There are consolations: Religion, as little statuettes of Mary and Jesus become particularly significant, and a cross that the nun gives Martin becomes a totem. That totemic power can shift though, as it does (in a nice twist that I won’t reveal) at the end, with a skull on a necklace. In a striking scene, as the nun flees for her life she sees a body nailed up in a crucifixion pose: Though in life that death was an execution, the sight of it gives the nun the courage to make a final decision.
There is also friendship. As an allegory, the film works on many levels, but one that it particularly insists upon is that life is fleeting. Live and love whilst we can – you never know when somebody might throw a berserking vampire into your midst. (For vampires, of course, we can read variously bombs, financial crises, contagious diseases – any of the particular modern real bogeymen.)

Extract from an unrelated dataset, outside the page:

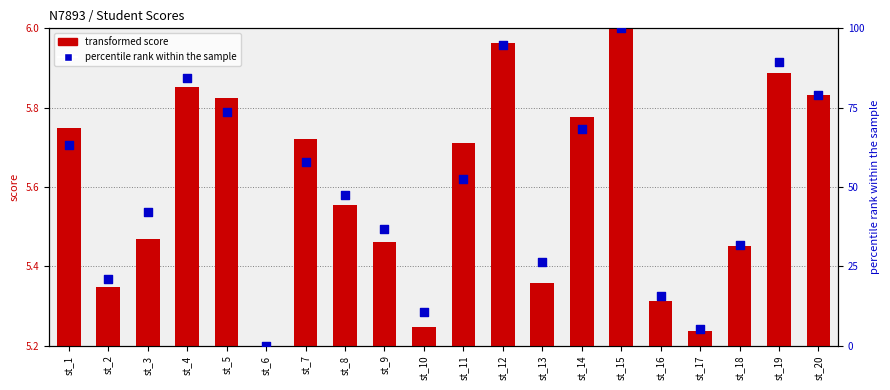

What are all the series names shown in the legend?

transformed score, percentile rank within the sample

Despite everything collapsing around us, you can always trust in human relationships. (Unless that human is a crazed religico-psychopath-vampire lover, of course.)

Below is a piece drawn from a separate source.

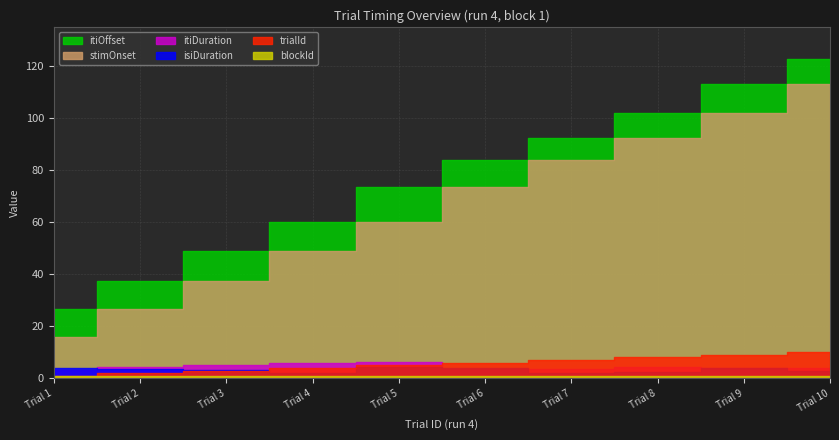

What is the minimum value for trialId?

1.0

Unfortunately, the leader of the Brotherhood is the father of one of the would-be-nun-rapists; he wants revenge on Mister. Which he does so, in spectacularly horrific fashion, of course. But don’t worry – there is hope, or at least the promise of hope. What all these apocalyptic films – and particularly the two under discussion – seem to offer us is that despite everything collapsing around us, you can always trust in human relationships. (Unless that human is a crazed religico-psychopath-vampire lover, of course.) Stake Land is an excellent addition to the genre, and whilst it obviously plays within the rules, it shows a distinct style and passion which set it out from the rest. I hope to see more from its director, Jim Mickie – how about those world-dominating mermaids?